Detecting Many-Body Scars from Fisher Zeros

TL;DR

This paper introduces a novel method using Fisher zeros in the complex temperature plane to detect and analyze quantum many-body scars, providing a new perspective on ergodicity breaking in quantum systems.

Contribution

It proposes a new diagnostic approach based on Fisher zeros to identify QMBS, linking scars to thermal phase transitions and distinguishing them from other ergodic behaviors.

Findings

Fisher zeros form a continuous line off the imaginary axis in scarred systems.

The method successfully distinguishes QMBS from strong ergodicity breaking.

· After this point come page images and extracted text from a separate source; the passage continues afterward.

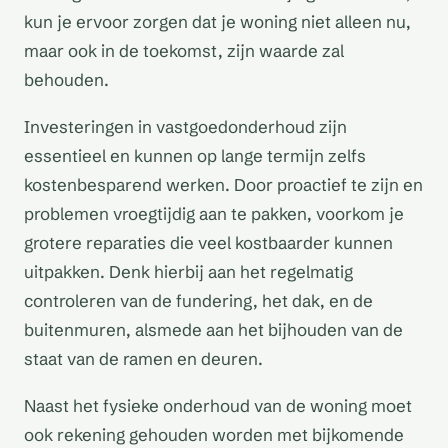
kun je ervoor zorgen dat je woning niet alleen nu,
maar ook in de toekomst, zijn waarde zal
behouden.
Investeringen in vastgoedonderhoud zijn
essentieel en kunnen op lange termijn zelfs
kostenbesparend werken. Door proactief te zijn en
problemen vroegtijdig aan te pakken, voorkom je
grotere reparaties die veel kostbaarder kunnen
uitpakken. Denk hierbij aan het regelmatig
controleren van de fundering, het dak, en de
buitenmuren, alsmede aan het bijhouden van de
staat van de ramen en deuren.
Naast het fysieke onderhoud van de woning moet
ook rekening gehouden worden met bijkomende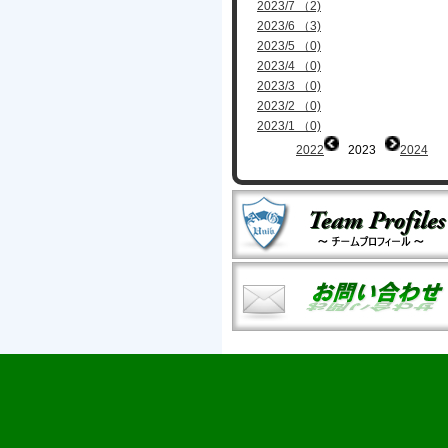
2023/7 （2)
2023/6 （3)
2023/5 （0)
2023/4 （0)
2023/3 （0)
2023/2 （0)
2023/1 （0)
2022
2023
2024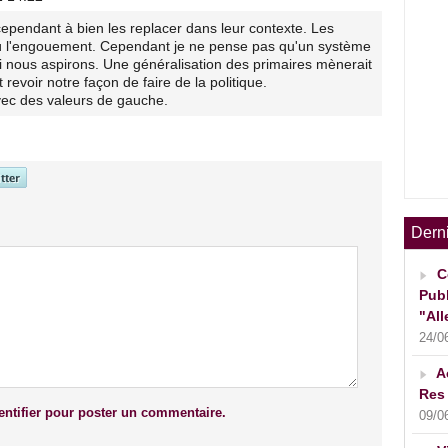
 cependant à bien les replacer dans leur contexte. Les
'où l'engouement. Cependant je ne pense pas qu'un système
oi nous aspirons. Une généralisation des primaires mènerait
t revoir notre façon de faire de la politique.
vec des valeurs de gauche.
Dern
C
Publ
"All
24/0
A
Res 
ntifier pour poster un commentaire.
09/0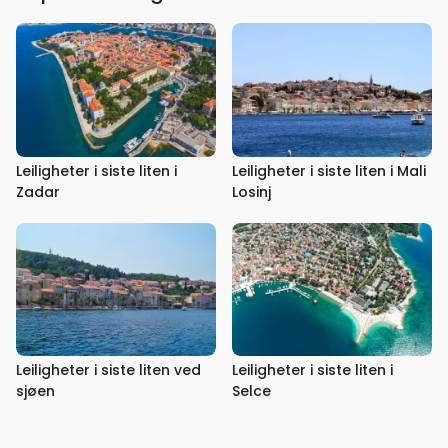
Leiligheter i siste liten i
Leiligheter i siste liten i Mali
Zadar
Losinj
Leiligheter i siste liten ved
Leiligheter i siste liten i
sjøen
Selce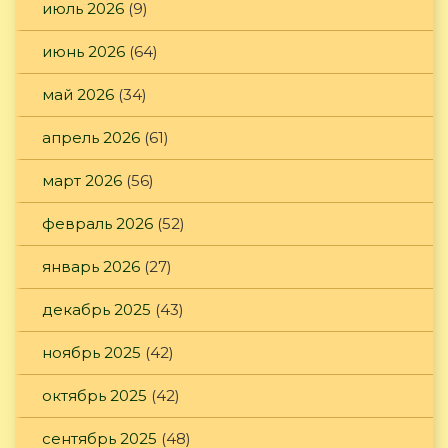
июль 2026
(9)
июнь 2026
(64)
май 2026
(34)
апрель 2026
(61)
март 2026
(56)
февраль 2026
(52)
январь 2026
(27)
декабрь 2025
(43)
ноябрь 2025
(42)
октябрь 2025
(42)
сентябрь 2025
(48)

Analysis of models confirms the link between Fisher zeros and long-lived oscillations.

Abstract

The far-from-equilibrium dynamics of certain interacting quantum systems still defy precise understanding. One example is the so-called quantum many-body scars (QMBSs), where a set of energy eigenstates evade thermalization to give rise to long-lived oscillations. Despite the success of viewing scars from the perspectives of symmetry, commutant algebra, and quasiparticles, it remains a challenge to elucidate the mechanism underlying all QMBS and to distinguish them from other forms of ergodicity breaking. In this work, we introduce an alternative route to detect and diagnose QMBS based on Fisher zeros, i.e., the patterns of zeros of the analytically continued partition function $Z$ on the complex $\beta$ (inverse temperature) plane. For systems with scars, a continuous line of Fisher zeros will appear off the imaginary $\beta$ axis and extend upward, separating the $\beta$ plane into regions with distinctive thermalization behaviors. This conjecture is motivated from interpreting the complex $Z$ as the return amplitude of the thermofield double state, and it is validated by analyzing two models with QMBS, the $\bar{P}X\bar{P}$ model and the Ising chain in external fields. These models also illustrate the key difference between QMBS and strong ergodicity breaking including their distinctive renormalization group flows on the complex $\beta$ plane. This ``statistical mechanics" approach places QMBS within the same framework of thermal and dynamical phase transitions. It has the advantage of spotting scars without exhaustively examining each individual quantum state.